New Delhi did not strike a reciprocity deal with Islamabad before allowing Pakistan's Joint Investigation Team (JIT) to visit India for further investigation into the attack on the Indian Air Force base in Pathankot, Punjab, the Indian Express reported after examining some related documents.

India was willing to allow the JIT access to the attack site without any condition because it did not want to give Pakistan any opportunity to delay the probe, a senior government official privy to the decision-making process said. 

The daily accessed a letter dated March 3, in which the Ministry of External Affairs said Pakistan's Foreign Ministry sought JIT's visit to allow "the building of a strong prosecution case" and promised its investigating team would "ensure admissibility of the evidence in a relevant court of law."

The letter further said Pakistan had identified families of the four attackers, who according to the National Investigation Agency (NIA) were members of Jaish-e-Mohammed, and the forensic samples should be handed over to the JIT "for their possible match with specimens of relevant individuals in Pakistan."

Prime Minister Narendra Modi approved Pakistan's JIT visit to India after consultations with the NIA and police investigating the Pathankot attack. The decision was reportedly opposed by Defence Minister Manohar Parrikar.

The senior official told the IE that New Delhi did not work on a legal procedure to seek Islamabad's commitments before allowing Pakistan's probe team to visit India and collect evidence other than those provided to it by India.

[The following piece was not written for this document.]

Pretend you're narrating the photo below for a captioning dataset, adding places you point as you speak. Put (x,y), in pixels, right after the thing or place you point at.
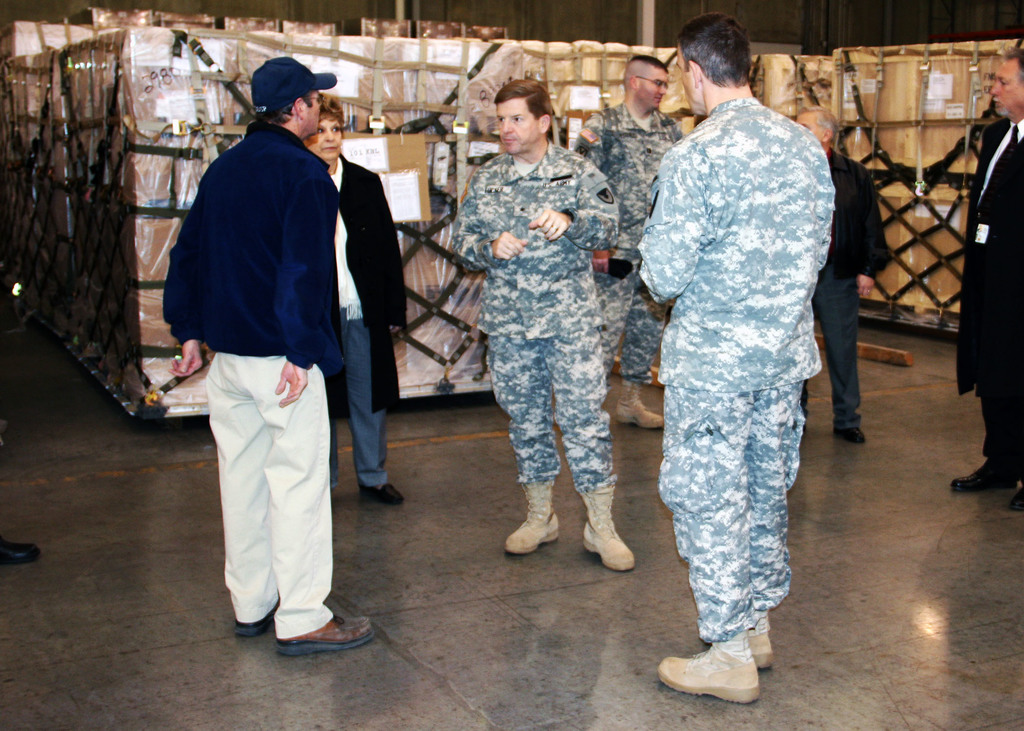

The JIT visited Pathankot base in March-end and collected evidence like tissue samples of the four attackers to match it with their family members, but it has not given any report on the same to India.

The Pathankot airbase was attacked on Jan. 2, and the confrontation between the militants and security personnel lasted for around 72 hours. At least seven security personnel and all the four attackers were killed.